Risk adjusting and excluding episodes, how to benefit from an engaged physician?

  1. Inherently more costly factors. What are these factors?
  2. Non comparable are excluded
  3. Business exclusions, clinical exclusions for effect on clinical pathways, high cost outliers
  4. Risk adjustment model on historical data to identify what factors drive episode spend in a population, factors not preventable are used to exclude episodes, preventable factors are not risk adjusted, factors may identify a different patient journey, physician input to determine the above. Large issue, what are the factors? Risk adjustment based on codes done on a population limited to the plan. Is there an opportunity for holism where patient specific factors are classified by broad context?

Transparency:

  1. Path to influence
  2. Risk stratification for fair comparison
  3. Cost of episode

From episode fundamentals to broader impact on Tenncare spend

Source of variation of spend transparent to network collective. Define units of measurement from scale free network. Locate best source of influence on spend, identify most linked provider or collective in the network.

From Broad Impact on Tenncare Spend to Impact on all Payment Models.

Founded on broad impact on Tenncare through physician engagement and transparency, features of the episode technology can be extended to the range of payment methods of all types used by Tennessee physicians.
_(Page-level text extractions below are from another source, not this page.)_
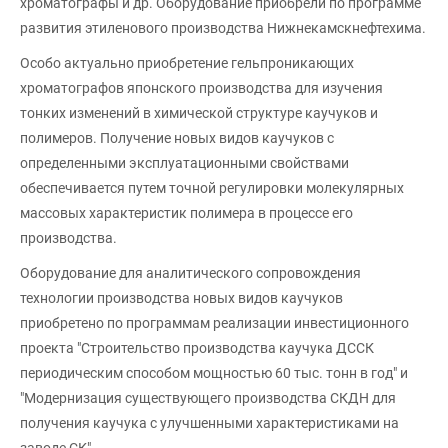
хроматографы и др. Оборудование приобрели по программе
развития этиленового производства Нижнекамскнефтехима.
Особо актуально приобретение гельпроникающих
хроматографов японского производства для изучения
тонких изменений в химической структуре каучуков и
полимеров. Получение новых видов каучуков с
определенными эксплуатационными свойствами
обеспечивается путем точной регулировки молекулярных
массовых характеристик полимера в процессе его
производства.
Оборудование для аналитического сопровождения
технологии производства новых видов каучуков
приобретено по программам реализации инвестиционного
проекта "Строительство производства каучука ДССК
периодическим способом мощностью 60 тыс. тонн в год" и
"Модернизация существующего производства СКДН для
получения каучука с улучшенными характеристиками на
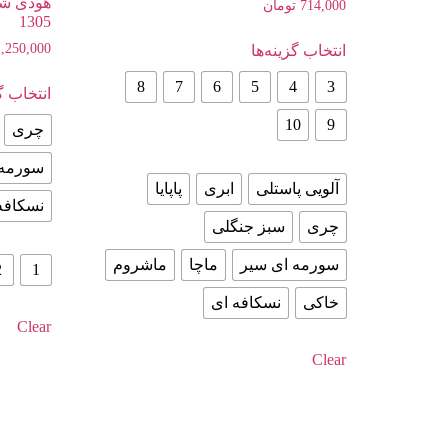
هودی شل
714,000
تومان
1305
1,250,000
انتخاب گزینه‌ها
8
7
6
5
4
3
انتخاب گز
10
9
چری
سورمه 
آلویی پاستلی
ابری
پاپایا
نسکافه
چری
سبز جنگلی
سورمه ای سیر
ماچا
ماشروم
2
1
خاکی
نسکافه ای
Clear
Clear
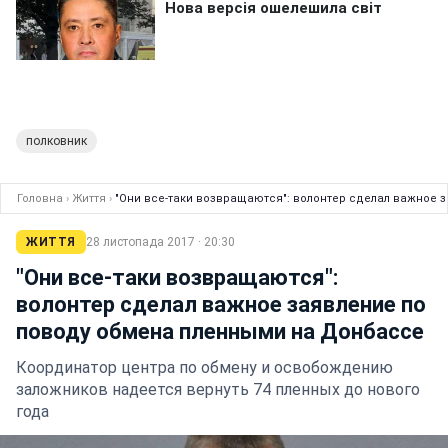
полковник
Головна
›
Життя
›
"Они все-таки возвращаются": волонтер сделал важное 
ЖИТТЯ
28 листопада 2017 · 20:30
"Они все-таки возвращаются":
волонтер сделал важное заявление по
поводу обмена пленными на Донбассе
Координатор центра по обмену и освобождению
заложников надеется вернуть 74 пленных до нового
года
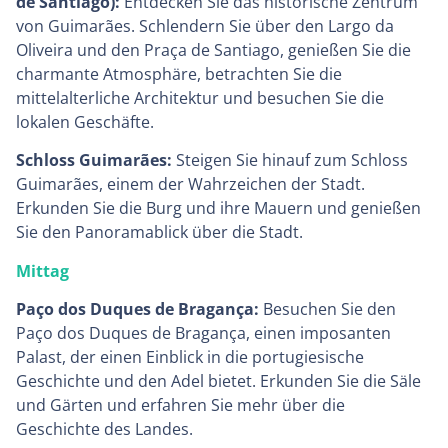
de Santiago):
Entdecken Sie das historische Zentrum
von Guimarães. Schlendern Sie über den Largo da
Oliveira und den Praça de Santiago, genießen Sie die
charmante Atmosphäre, betrachten Sie die
mittelalterliche Architektur und besuchen Sie die
lokalen Geschäfte.
Schloss Guimarães:
Steigen Sie hinauf zum Schloss
Guimarães, einem der Wahrzeichen der Stadt.
Erkunden Sie die Burg und ihre Mauern und genießen
Sie den Panoramablick über die Stadt.
Mittag
Paço dos Duques de Bragança:
Besuchen Sie den
Paço dos Duques de Bragança, einen imposanten
Palast, der einen Einblick in die portugiesische
Geschichte und den Adel bietet. Erkunden Sie die Säle
und Gärten und erfahren Sie mehr über die
Geschichte des Landes.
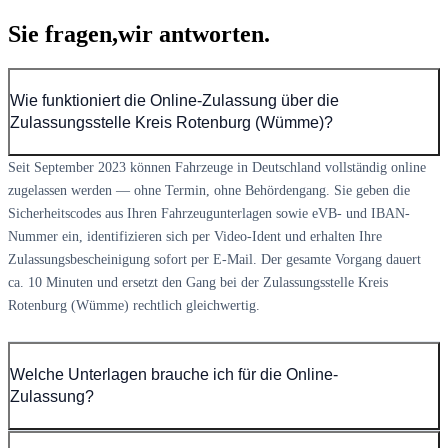
Sie fragen,
wir antworten.
Wie funktioniert die Online-Zulassung über die
Zulassungsstelle Kreis Rotenburg (Wümme)?
Seit September 2023 können Fahrzeuge in Deutschland vollständig online
zugelassen werden — ohne Termin, ohne Behördengang. Sie geben die
Sicherheitscodes aus Ihren Fahrzeugunterlagen sowie eVB- und IBAN-
Nummer ein, identifizieren sich per Video-Ident und erhalten Ihre
Zulassungsbescheinigung sofort per E-Mail. Der gesamte Vorgang dauert
ca. 10 Minuten und ersetzt den Gang bei der Zulassungsstelle Kreis
Rotenburg (Wümme) rechtlich gleichwertig.
Welche Unterlagen brauche ich für die Online-
Zulassung?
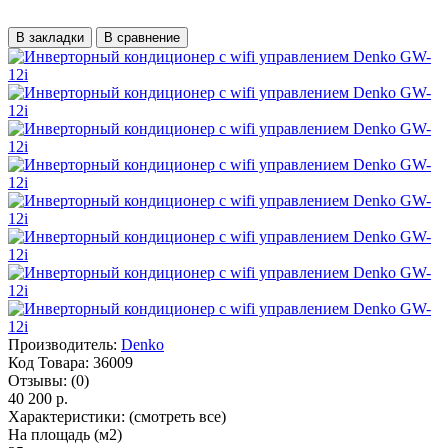
В закладки
В сравнение
Производитель:
Denko
Код Товара:
36009
Отзывы:
(0)
40 200 р.
Характеристики:
(смотреть все)
На площадь (м2)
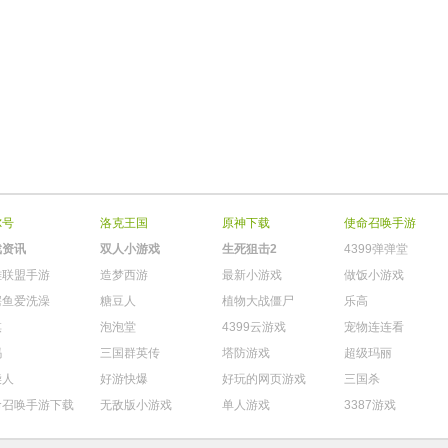
尔号
洛克王国
原神下载
使命召唤手游
戏资讯
双人小游戏
生死狙击2
4399弹弹堂
雄联盟手游
造梦西游
最新小游戏
做饭小游戏
鳄鱼爱洗澡
糖豆人
植物大战僵尸
乐高
棋
泡泡堂
4399云游戏
宠物连连看
玛
三国群英传
塔防游戏
超级玛丽
柴人
好游快爆
好玩的网页游戏
三国杀
命召唤手游下载
无敌版小游戏
单人游戏
3387游戏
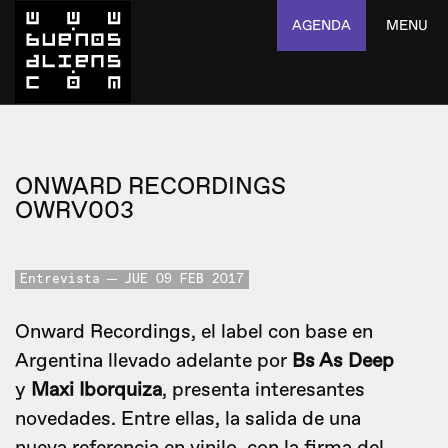
AGENDA
MENU
ONWARD RECORDINGS
OWRV003
Entrevista
JUE 09 FEB 2017
Onward Recordings, el label con base en
Argentina llevado adelante por
Bs As Deep
y
Maxi Iborquiza
, presenta interesantes
novedades. Entre ellas, la salida de una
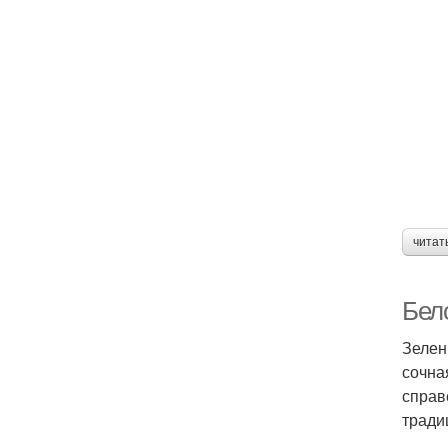
читат
Бел
Зелен
сочна
справ
тради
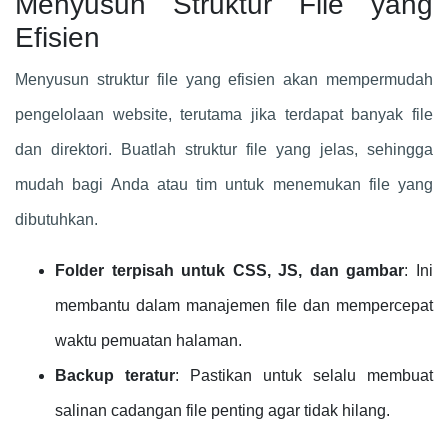
Menyusun Struktur File yang
Efisien
Menyusun struktur file yang efisien akan mempermudah
pengelolaan website, terutama jika terdapat banyak file
dan direktori. Buatlah struktur file yang jelas, sehingga
mudah bagi Anda atau tim untuk menemukan file yang
dibutuhkan.
Folder terpisah untuk CSS, JS, dan gambar
: Ini
membantu dalam manajemen file dan mempercepat
waktu pemuatan halaman.
Backup teratur
: Pastikan untuk selalu membuat
salinan cadangan file penting agar tidak hilang.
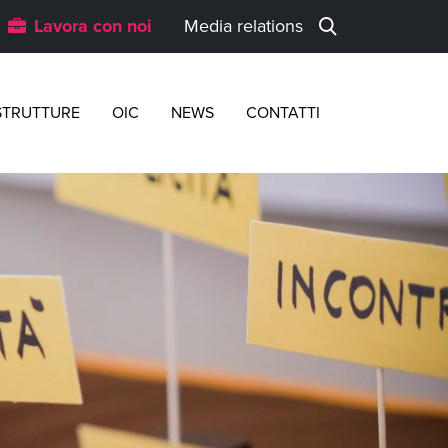
Lavora con noi
Media relations
STRUTTURE
OIC
NEWS
CONTATTI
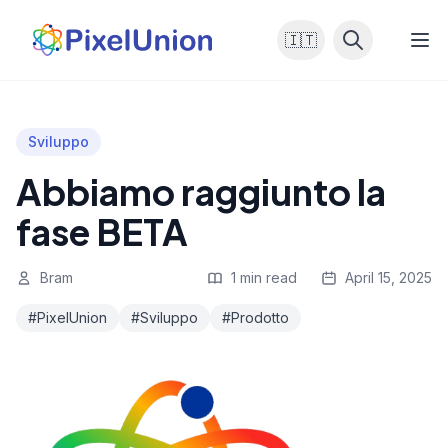
🇮🇹
Sviluppo
Abbiamo raggiunto la
fase BETA
Bram
1 min read
April 15, 2025
#PixelUnion
#Sviluppo
#Prodotto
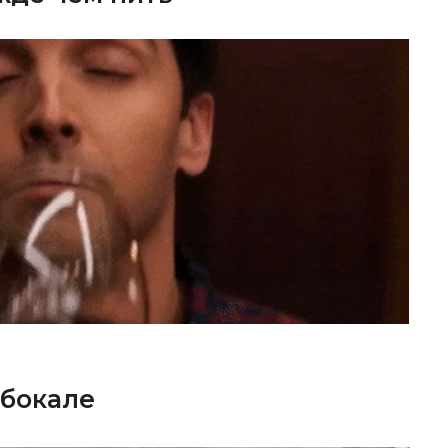
 бокале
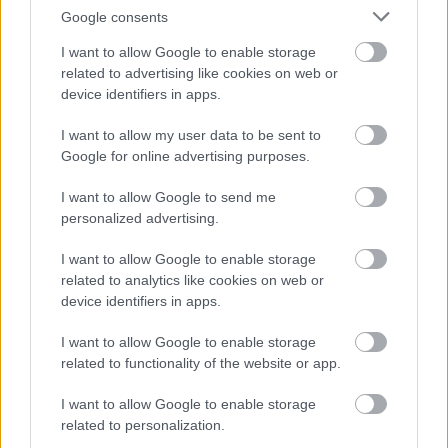
Google consents
Nyúlfarkfű (Sesleria)
I want to allow Google to enable storage
Magassága: 25–30 cm; kékes virágfüzérek; (májustól
related to advertising like cookies on web or
júliusig); az S. coerulea faj kékes levélzettel rendelkezik;
device identifiers in apps.
napos termőhelyet, az enyhén meszes talajokat kedveli;
kevésbé igényes talajtakaró növény.
I want to allow my user data to be sent to
Google for online advertising purposes.
I want to allow Google to send me
personalized advertising.
I want to allow Google to enable storage
related to analytics like cookies on web or
device identifiers in apps.
I want to allow Google to enable storage
related to functionality of the website or app.
I want to allow Google to enable storage
related to personalization.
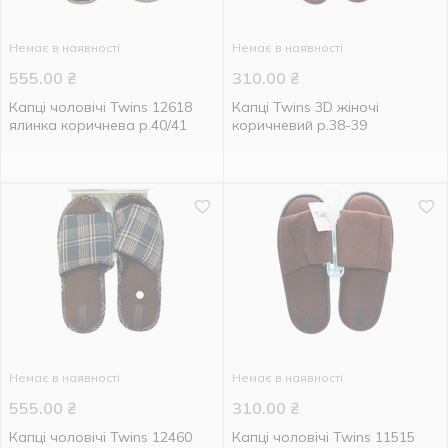
Немає в наявності
Немає в наявності
555.00
₴
310.00
₴
Капці чоловічі Twins 12618
Капці Twins 3D жіночі
ялинка коричнева р.40/41
коричневий р.38-39
Немає в наявності
Немає в наявності
555.00
₴
310.00
₴
Капці чоловічі Twins 12460
Капці чоловічі Twins 11515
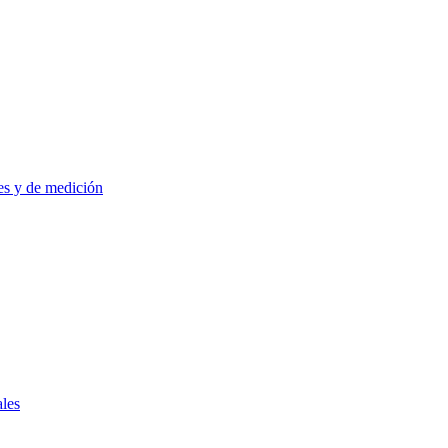
es y de medición
ales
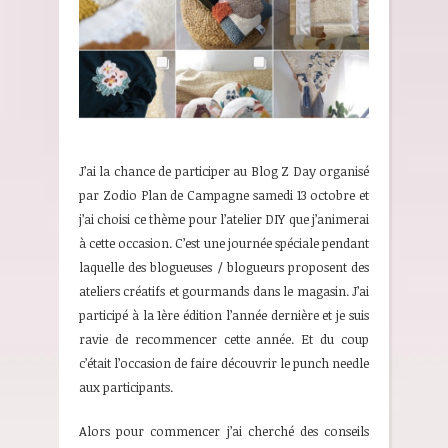
J’ai la chance de participer au Blog Z Day organisé
par Zodio Plan de Campagne samedi 13 octobre et
j’ai choisi ce thème pour l’atelier DIY que j’animerai
à cette occasion. C’est une journée spéciale pendant
laquelle des blogueuses / blogueurs proposent des
ateliers créatifs et gourmands dans le magasin. J’ai
participé à la 1ère édition l’année dernière et je suis
ravie de recommencer cette année. Et du coup
c’était l’occasion de faire découvrir le punch needle
aux participants.
Alors pour commencer j’ai cherché des conseils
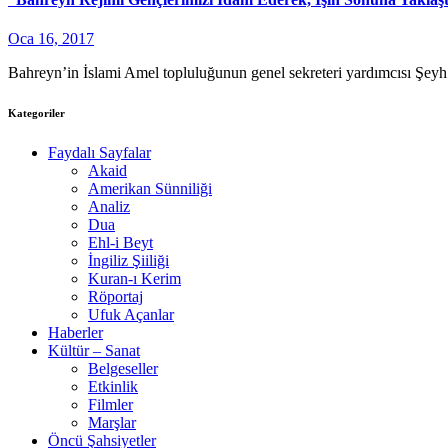
Oca 16, 2017
Bahreyn’in İslami Amel topluluğunun genel sekreteri yardımcısı Şeyh
Kategoriler
Faydalı Sayfalar
Akaid
Amerikan Sünniliği
Analiz
Dua
Ehl-i Beyt
İngiliz Şiiliği
Kuran-ı Kerim
Röportaj
Ufuk Açanlar
Haberler
Kültür – Sanat
Belgeseller
Etkinlik
Filmler
Marşlar
Öncü Şahsiyetler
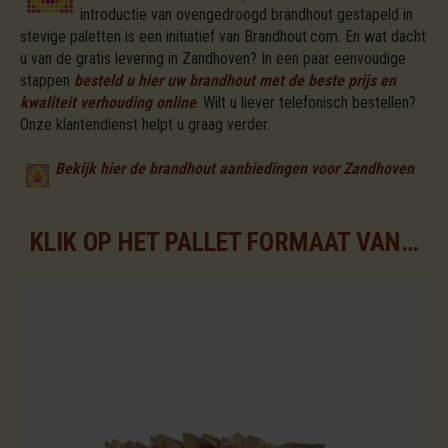
introductie van ovengedroogd brandhout gestapeld in
stevige paletten is een initiatief van Brandhout.com. En wat dacht
u van de gratis levering in Zandhoven? In een paar eenvoudige
stappen
besteld u hier uw brandhout met de beste prijs en
kwaliteit verhouding online
.
Wilt u liever telefonisch bestellen?
Onze klantendienst helpt u graag verder.
Bekijk hier de brandhout aanbiedingen voor Zandhoven
KLIK OP HET PALLET FORMAAT VAN UW KEUZE VOOR DE BESCHIKBARE ASSORTIMENTEN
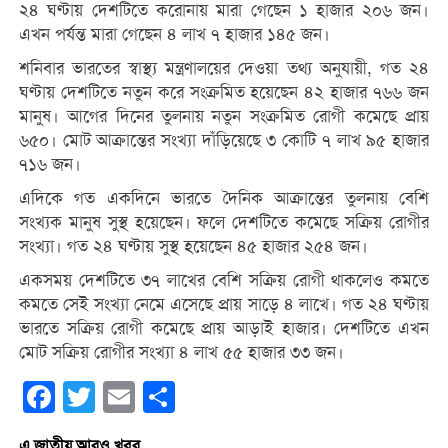
২৪ ঘণ্টায় দেশটিতে করোনায় মারা গেছেন ১ হাজার ২০৬ জন।
এখন পর্যন্ত মারা গেছেন ৪ লাখ ৭ হাজার ১৪৫ জন।
শনিবার ভারতের স্বাস্থ্য মন্ত্রণালয়ের দেওয়া তথ্য অনুযায়ী, গত ২৪
ঘণ্টায় দেশটিতে নতুন করে সংক্রমিত হয়েছেন ৪২ হাজার ৭৬৬ জন
মানুষ। আগের দিনের তুলনায় নতুন সংক্রমিত রোগী কমেছে প্রায়
৬৫০। মোট আক্রান্তের সংখ্যা দাঁড়িয়েছে ৩ কোটি ৭ লাখ ৯৫ হাজার
৭১৬ জন।
এদিকে গত একদিনে ভারতে দৈনিক আক্রান্তের তুলনায় বেশি
সংখ্যক মানুষ সুস্থ হয়েছেন। ফলে দেশটিতে কমেছে সক্রিয় রোগীর
সংখ্যা। গত ২৪ ঘণ্টায় সুস্থ হয়েছেন ৪৫ হাজার ২৫৪ জন।
একসময় দেশটিতে ৩৭ লাখের বেশি সক্রিয় রোগী থাকলেও কমতে
কমতে সেই সংখ্যা নেমে এসেছে প্রায় সাড়ে ৪ লাখে। গত ২৪ ঘণ্টায়
ভারতে সক্রিয় রোগী কমেছে প্রায় আড়াই হাজার। দেশটিতে এখন
মোট সক্রিয় রোগীর সংখ্যা ৪ লাখ ৫৫ হাজার ৩৩ জন।
Facebook
Twitter
Email
Share
এ জাতীয় আরও খবর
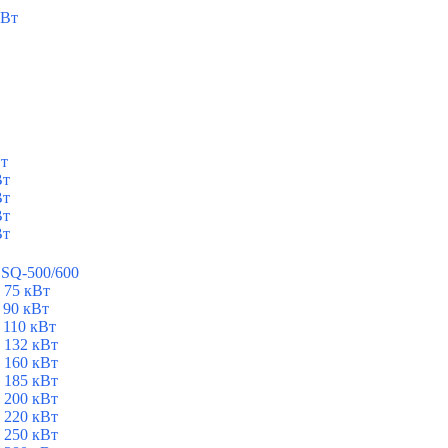
кВт
Вт
Вт
Вт
Вт
Вт
ESQ-500/600
 75 кВт
 90 кВт
 110 кВт
 132 кВт
 160 кВт
 185 кВт
 200 кВт
 220 кВт
 250 кВт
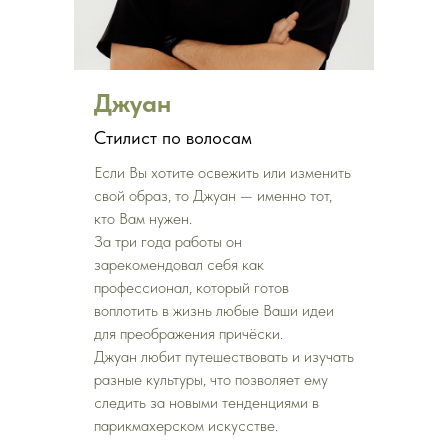
Джуан
Стилист по волосам
Если Вы хотите освежить или изменить
свой образ, то Джуан — именно тот,
кто Вам нужен.
За три года работы он
зарекомендовал себя как
профессионал, который готов
воплотить в жизнь любые Ваши идеи
для преображения причёски.
Джуан любит путешествовать и изучать
разные культуры, что позволяет ему
следить за новыми тенденциями в
парикмахерском искусстве.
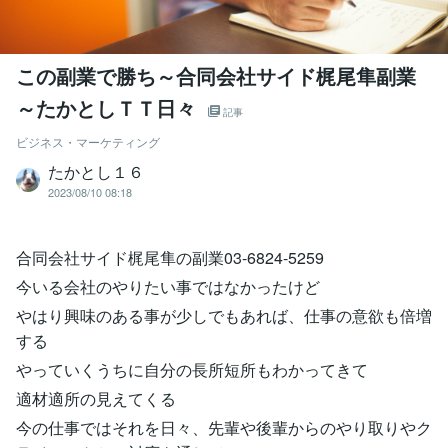
この副業で勝ち～合同会社サイド梶尾隼副業
～たかとしＴＴ日々
記事
ビジネス・マーケティング
たかとし１６
2023/08/10 08:18
合同会社サイド梶尾隼の副業03-6824-5259
今いる会社のやりたい事ではなかったけど
やはり興味のある事が少しでもあれば、仕事の意欲も倍増
する
やっていくうちに自分の長所短所もわかってきて
適材適所の見えてくる
今の仕事ではそれを日々、先輩や後輩からのやり取りやク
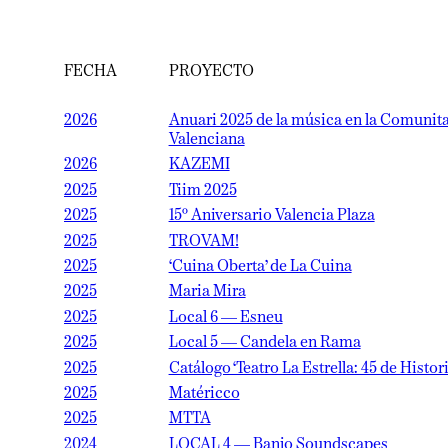
FECHA
PROYECTO
2026
Anuari 2025 de la música en la Comunitat
Valenciana
2026
KAZEMI
2025
Tiim 2025
2025
15º Aniversario Valencia Plaza
2025
TROVAM!
2025
‘Cuina Oberta’ de La Cuina
2025
Maria Mira
2025
Local 6 — Esneu
2025
Local 5 — Candela en Rama
2025
Catálogo ‘Teatro La Estrella: 45 de Historia’
2025
Matéricco
2025
MTTA
2024
LOCAL 4 — Banjo Soundscapes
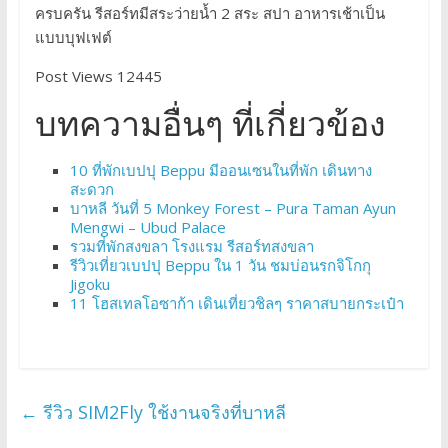
ครบครัน รีสอร์ทมีสระว่ายน้ำ 2 สระ สปา อาหารเช้าเป็น
แบบบุฟเฟต์
Post Views 12445
บทความอื่นๆ ที่เกี่ยวข้อง
10 ที่พักเบปปุ Beppu มีออนเซนในที่พัก เดินทาง
สะดวก
บาหลี วันที่ 5 Monkey Forest – Pura Taman Ayun
Mengwi – Ubud Palace
รวมที่พักสงขลา โรงแรม รีสอร์ทสงขลา
รีวิวเที่ยวเบปปุ Beppu ใน 1 วัน ชมบ่อนรกจิโกกุ
Jigoku
11 โฮสเทลโอซาก้า เดินเที่ยวชิลๆ ราคาสบายกระเป๋า
←
รีวิว SIM2Fly ใช้งานจริงที่บาหลี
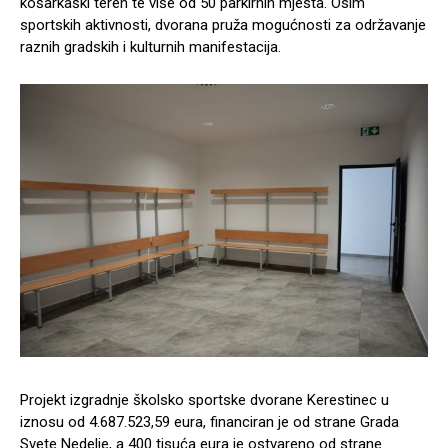
košarkaški teren te više od 50 parkirnih mjesta. Osim
sportskih aktivnosti, dvorana pruža mogućnosti za održavanje
raznih gradskih i kulturnih manifestacija.
Projekt izgradnje školsko sportske dvorane Kerestinec u
iznosu od 4.687.523,59 eura, financiran je od strane Grada
Svete Nedelje, a 400 tisuća eura je ostvareno od strane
This quite simply is showing the episode feature are the same for all programs from MIPS for fee for service payment, bundled programs, accountable organizations such as Patient Centered Medical Homes, and accountable care organizations. This use of episode features for all these programs is possible because the Tenncare has shown the key in health care reform. With engagement and transparency applied to episode features, not just the episode program as a whole, health insurance reform becomes one and the same with health care delivery reform. Contrast engagement and transparency in the Tenncare context with the quality benchmarks HEDIS, and STAR system programs of commercial insurers. Here compliance is prespecified with a small number of outcomes only relevant for primary care. True reform requires change in many dimensions, known and unknown to each provider type, but known collectively when the audience for health delivery change is the network. This in effect is scaling up from patient centered data, to a holistic view of the patient, which can be transparent to the entire network, and thus to the population scale. Being holistic the patient and population scale merge to include diverse drivers of costs, including environmental, psychosocial, disease effects on patient's health status. It is quite easy to imagine that episode features can be used to profile and benchmark collectives such as networks as well as the episode program applied to quarterbacks.

This is how the Tenncare program can jump ahead of the pack to show a model of health care reform that from a data standpoint is high dimensional, from accountable care standpoint satisfies many programs, from a providers standpoint creates a model of common standards spanning all plans, and from a risk stratification and cost effectiveness standpoint creates a learning environment for health care transformation.